Rüsselsheim Rathaus

Presseinformationen

04.02.2019

Stadt sucht Konsens für Bildungs- und Kulturzentrum in der Innenstadt

Soll im Opel Altwerk oder an einer anderen Stelle in der Innenstadt ein Bildungs- und Kulturzentrum entstehen? Das sind Fragen, mit denen sich die Rüsselsheimer Stadtverordneten in ihrer nächsten Sitzungsrunde beschäftigen werden. Bürgermeister und Kulturdezernent Dennis Grieser stellte jetzt die aktuelle Drucksache vor, über die beraten wird.

Das Altwerk sei eine wichtige Option, gleichwertig würden jedoch auch andere Standorte geprüft, darunter das Gebäude der Grundschule Innenstadt. „Es wird ergebnisoffen diskutiert, denn es gibt keine Vorentscheidung. Wir sind noch in der konzeptionellen Phase und möchten das Votum der Stadtverordneten einholen, ob in der vorgeschlagenen Richtung weiter gearbeitet werden soll“, betonte Grieser. Auch das Kulturzentrum „Das Rind“ werde in die Überlegungen einbezogen. Hier gebe es erhebliche Veränderungen im unmittelbaren Umfeld des derzeitigen Domizils. Zum anderen sieht Grieser Handlungsbedarf für die prekäre Gebäudesituation.

„Ein Bildungs- und Kulturzentrum im Herzen der Stadt kann zu einer deutlichen Belebung und Aufwertung der Innenstadt führen, denn ein solches Zentrum ist ein Ort des öffentlichen Austauschs und sozialer Begegnungen“, sagt Grieser. Einbezogen in die Überlegungen werden verschiedene Unterrichtsstätten der Rüsselsheimer Volkshochschule (vhs). Denn an den vhs-Standorten in der Albrecht-Dürer-Schule, Kürbisstraße und mittelfristig auch dem Landrat-Harth-Heim besteht Sanierungsbedarf. Auch die Unterrichtsräume und Verwaltung der Musikschule sind in die Überlegungen mit einbezogen.
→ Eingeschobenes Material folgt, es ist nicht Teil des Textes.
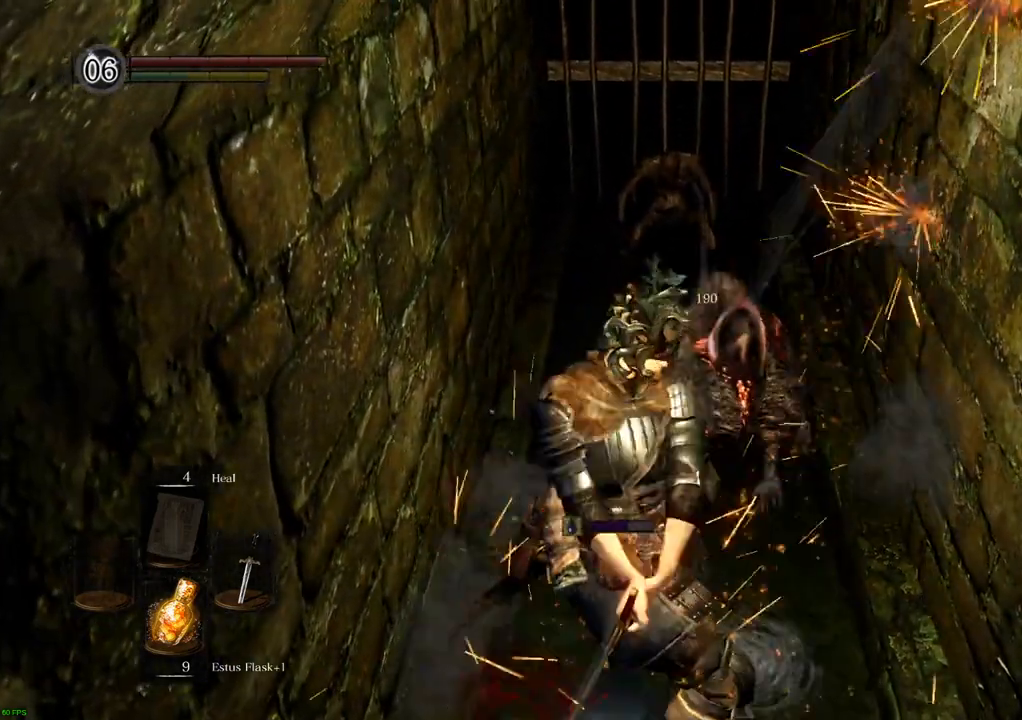
{"dt_ms": 500, "buttons": [], "left_stick": "center", "right_stick": "center", "events": [[383, "left_stick", "center"]]}
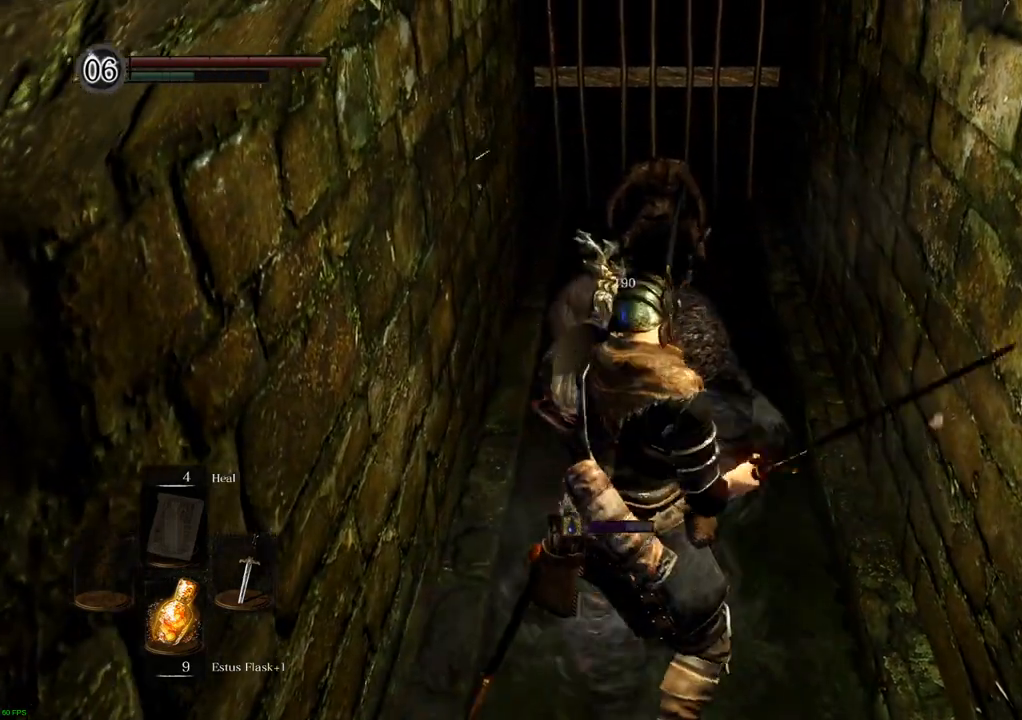
{"dt_ms": 500, "buttons": [], "left_stick": "center", "right_stick": "center", "events": []}
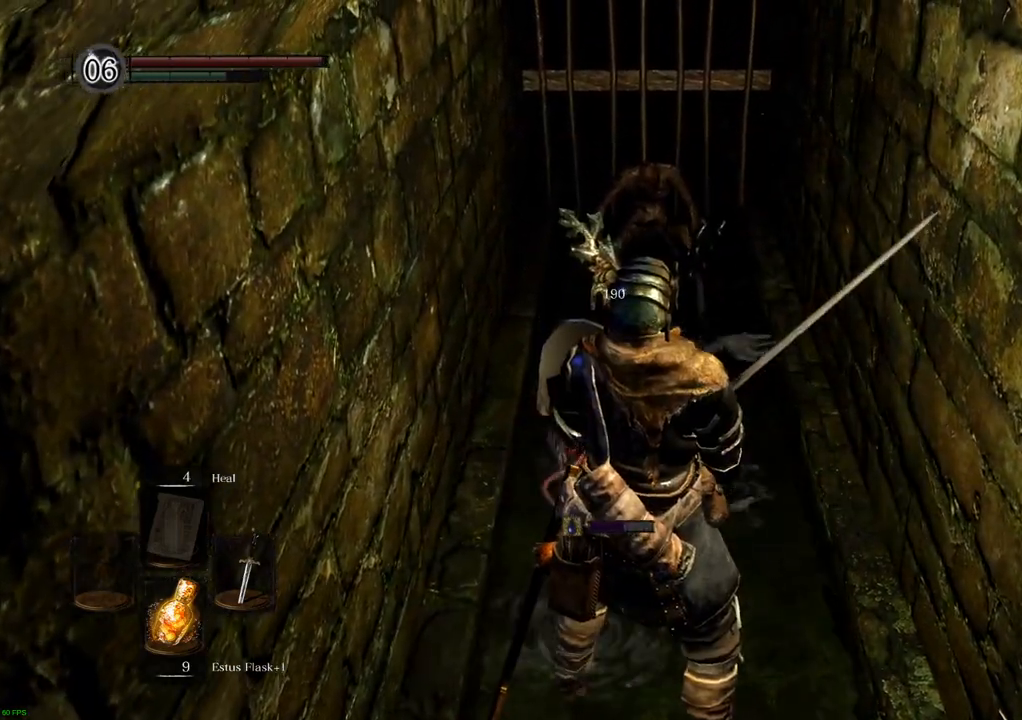
{"dt_ms": 500, "buttons": [], "left_stick": "center", "right_stick": "center", "events": []}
Doch die Vorlage spannt den Bogen weiter, als nur neue Räume für Kultur123 oder das Rind zu finden. Denn angedacht ist eine umfassende Einbindung der Politik und der Vertreterinnen und Vertreter der Rüsselsheimer Kulturlandschaft. Es wird vorgeschlagen, eine nicht-öffentliche Arbeitsgruppe einzusetzen, der neben Vertreterinnen und Vertretern der Fraktionen der Stadtverordnetenversammlung die Spitzen der Dachverbände der kulturellen und interkulturellen Vereine, des Rinds oder des Kunstvereins Rüsselsheim angehören sollen. „Auch die Bürgerinitiative Altwerk ist zur Mitwirkung eingeladen. Es ist wichtig, auch ihre Stimme zu einem frühen Zeitpunkt zu hören“, sagt Grieser. Der vorherige Kulturpreisträger der Stadt Rüsselsheim, Stephan Völker, und der Rüsselsheimer Künstler Mario Hergueta sind ebenfalls gesetzte Vertreter in der Arbeitsgruppe. Nicht zuletzt ist natürlich auch die „AG Raum für Kunst und Kultur“ mit im Boot. Sie hatte sich aus der Kulturkonferenz 2017 heraus gebildet und erstmals im Frühjahr 2018 getagt. Erste der dort erarbeiteten Inhalte sind bereits in die konzeptionellen Ideen eingeflossen.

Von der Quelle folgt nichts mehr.